Gül'ün Adaylığı Bir Milli Görüş Projesiydi!
Dursun BERKOK
Cumhurbaşkanlığı seçimlerine 2 aydan az zaman kaldı. Henüz 2 partinin adayı belli ve kesin. Cumhur İttifakını oluşturan AKP ve destekçisi MHP’nin adayı Recep Tayyip Erdoğan. İYİ Parti’nin Genel Başkanı Meral Akşener.
Saadet Partisi (SP) bu seçimlerde kendisinden çok bahsettiren partilerden oldu. SP Genel Başkanı Temel Karamollaoğlu ise, partisinin anketlerde % 4 oy varlığına rağmen, 11. Cumhurbaşkanı Abdullah Gül’ü Cumhur İttifakı’nın dışında kalan partilerin adayı yapmaya kalkıştı! İYİ Parti’nin Genel Başkanı Meral Akşener’den adaylıktan Gül lehine vazgeçmesini istedi. CHP’nin kendi içinden bir aday çıkartmayıp, Gül’ü destek vermelerine neredeyse razı ediyordu. En azından bu projenin tartışılır nitelikte olduğunu CHP’ye kabul ettirdi.

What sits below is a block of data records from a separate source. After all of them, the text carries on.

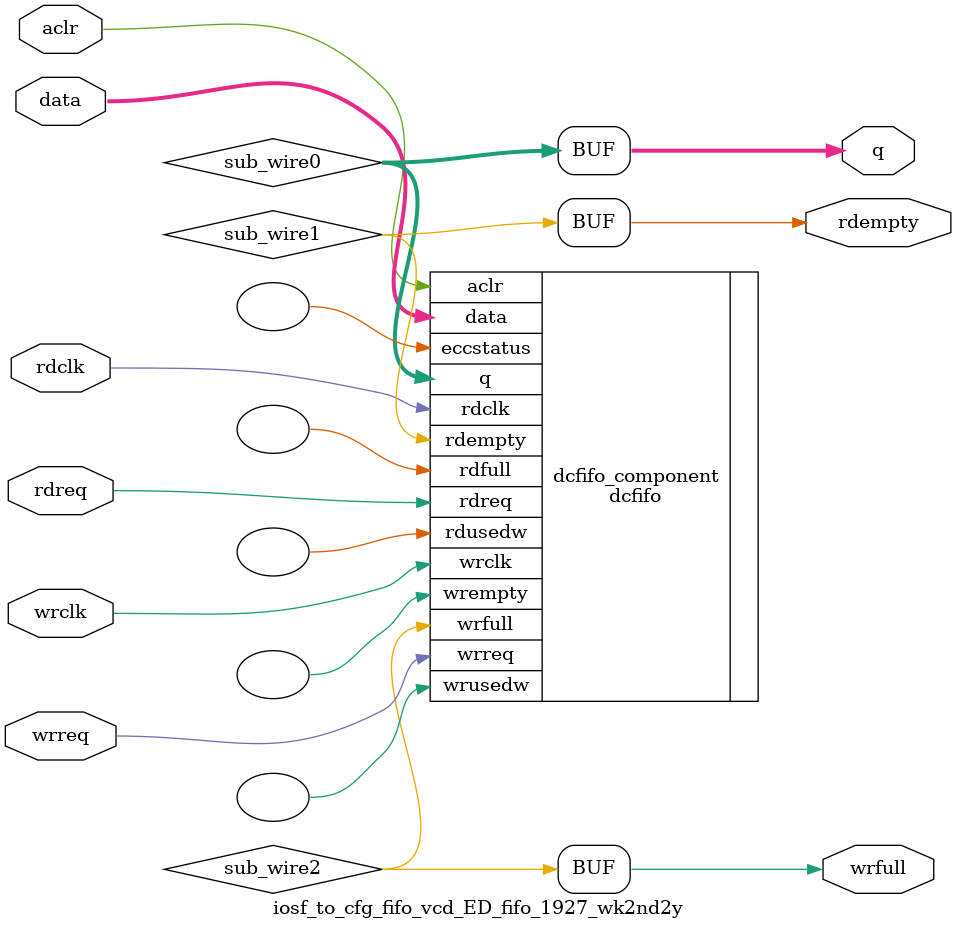
<source format=v>



`timescale 1 ps / 1 ps
// synopsys translate_on
module  iosf_to_cfg_fifo_vcd_ED_fifo_1927_wk2nd2y  (
    aclr,
    data,
    rdclk,
    rdreq,
    wrclk,
    wrreq,
    q,
    rdempty,
    wrfull);

    input    aclr;
    input  [143:0]  data;
    input    rdclk;
    input    rdreq;
    input    wrclk;
    input    wrreq;
    output [143:0]  q;
    output   rdempty;
    output   wrfull;
`ifndef ALTERA_RESERVED_QIS
// synopsys translate_off
`endif
    tri0     aclr;
`ifndef ALTERA_RESERVED_QIS
// synopsys translate_on
`endif

    wire [143:0] sub_wire0;
    wire  sub_wire1;
    wire  sub_wire2;
    wire [143:0] q = sub_wire0[143:0];
    wire  rdempty = sub_wire1;
    wire  wrfull = sub_wire2;

    dcfifo  dcfifo_component (
                .aclr (aclr),
                .data (data),
                .rdclk (rdclk),
                .rdreq (rdreq),
                .wrclk (wrclk),
                .wrreq (wrreq),
                .q (sub_wire0),
                .rdempty (sub_wire1),
                .wrfull (sub_wire2),
                .eccstatus (),
                .rdfull (),
                .rdusedw (),
                .wrempty (),
                .wrusedw ());
    defparam
        dcfifo_component.enable_ecc  = "FALSE",
        dcfifo_component.intended_device_family  = "Agilex 7",
        dcfifo_component.lpm_hint  = "DISABLE_DCFIFO_EMBEDDED_TIMING_CONSTRAINT=TRUE",
        dcfifo_component.lpm_numwords  = 8,
        dcfifo_component.lpm_showahead  = "ON",
        dcfifo_component.lpm_type  = "dcfifo",
        dcfifo_component.lpm_width  = 144,
        dcfifo_component.lpm_widthu  = 3,
        dcfifo_component.overflow_checking  = "ON",
        dcfifo_component.rdsync_delaypipe  = 5,
        dcfifo_component.read_aclr_synch  = "ON",
        dcfifo_component.underflow_checking  = "ON",
        dcfifo_component.use_eab  = "ON",
        dcfifo_component.write_aclr_synch  = "OFF",
        dcfifo_component.wrsync_delaypipe  = 5;


endmodule



</source>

Cumhurbaşkanı Erdoğan ise cumhurbaşkanlığı seçiminin sonuçları itibarıyla, hayatının bundan sonrasının kaderini belirleyeceğine inanıyor! Seçimi kaybetmemek için, daha aday belirlenmesi safhasında, yarışacağı adayların, kendisinin yenebileceklerinden oluşmasını sağlamaya çalışıyor! Önce, İYİ Parti’nin 24 Haziran’da yapılacak seçime katılmasının engellenmesi için çaba harcandı. 15 CHP'li vekilin İYİ Parti'ye geçmeleri, YSK’nın, mecburen, ‘İYİ Parti seçime katılabilir kararı’ vermesini sağladı. 24 Haziran Cumhurbaşkanlığı seçiminde, Meral Akşener’in aday olması, Erdoğan’ın kendi istediği gibi bir seçim arenası düzenlemesini bozuyor! Anketçilerin 2. Tura kalınması kesinleşmiş gibi bir seçim olacağı yönündeki öngörülerinin doğru çıkması halinde, büyük ihtimalle Erdoğan’la Akşener seçime devam edebilecek adaylar olacak gibi gözüküyor! İşte tam da burada Temel Karamollaoğlu’nun, Akşener’in adaylıkta ısrarıyla akim kalan, Gül’ün adaylığı projesi devreye girecekti! Eğer Akşener adaylıkta ısrar etmese, 24 Haziran’da kesinlikle Erdoğan ve Gül, Cumhurbaşkanlığı için yarışıyor olacaklardı! Her ikisi de Milli Görüş geleneğinden gelen partilerde siyaset yapmış 2 aday! Abdullah Gül aday olmayacağını açıkladığı basın toplantısında; “Hepimiz şahidiz ki Türkiye yakın tarihinin en zor dönemlerinden biri içerisinde. İç ve dış şartlarda büyük zorluklarla karşı karşıyayız. İçeride daha çok huzura, güvene ihtiyaç varken maalesef daha çok kutuplaşma, ayrışma, korku ve kaygı ortamı var. Dışarıda ise tarihimizin çok ciddi beka sorunlarıyla karşı karşıyayız. Ekonomik kaygıların da ciddi seviyelere ulaştığını görüyoruz.”, dedi! Şikayetçisi olduğu konular, AKP İktidarı’nın ve Erdoğan’ın icraatları sonucu oluşan durumdur! Buna rağmen Gül, açıklamasında, AKP ve Erdoğan adlarını özenle geçirtmedi! Demokrasiden uzaklaşıldığı iddialarından hiç söz etmedi! Aday olması ve seçilmesi durumunda ‘Başkanlık’ sisteminden vazgeçileceğini belirtmedi!Ancak; “Tavsiyem, uyarım daha yapıcı bir şekilde kampanya yürütülmeli. Türkiye'nin geleceği, hukukun üstünlüğünden, kuvvetler ayrılığının gerçekleşmesinden, liyakat, şeffaflık ve hesap verilebilirlik üzerinden geçiyor.”, dedi. Bir bakıma Erdoğan’ın devamı olacağını, değinmedikleriyle açıklamış oldu!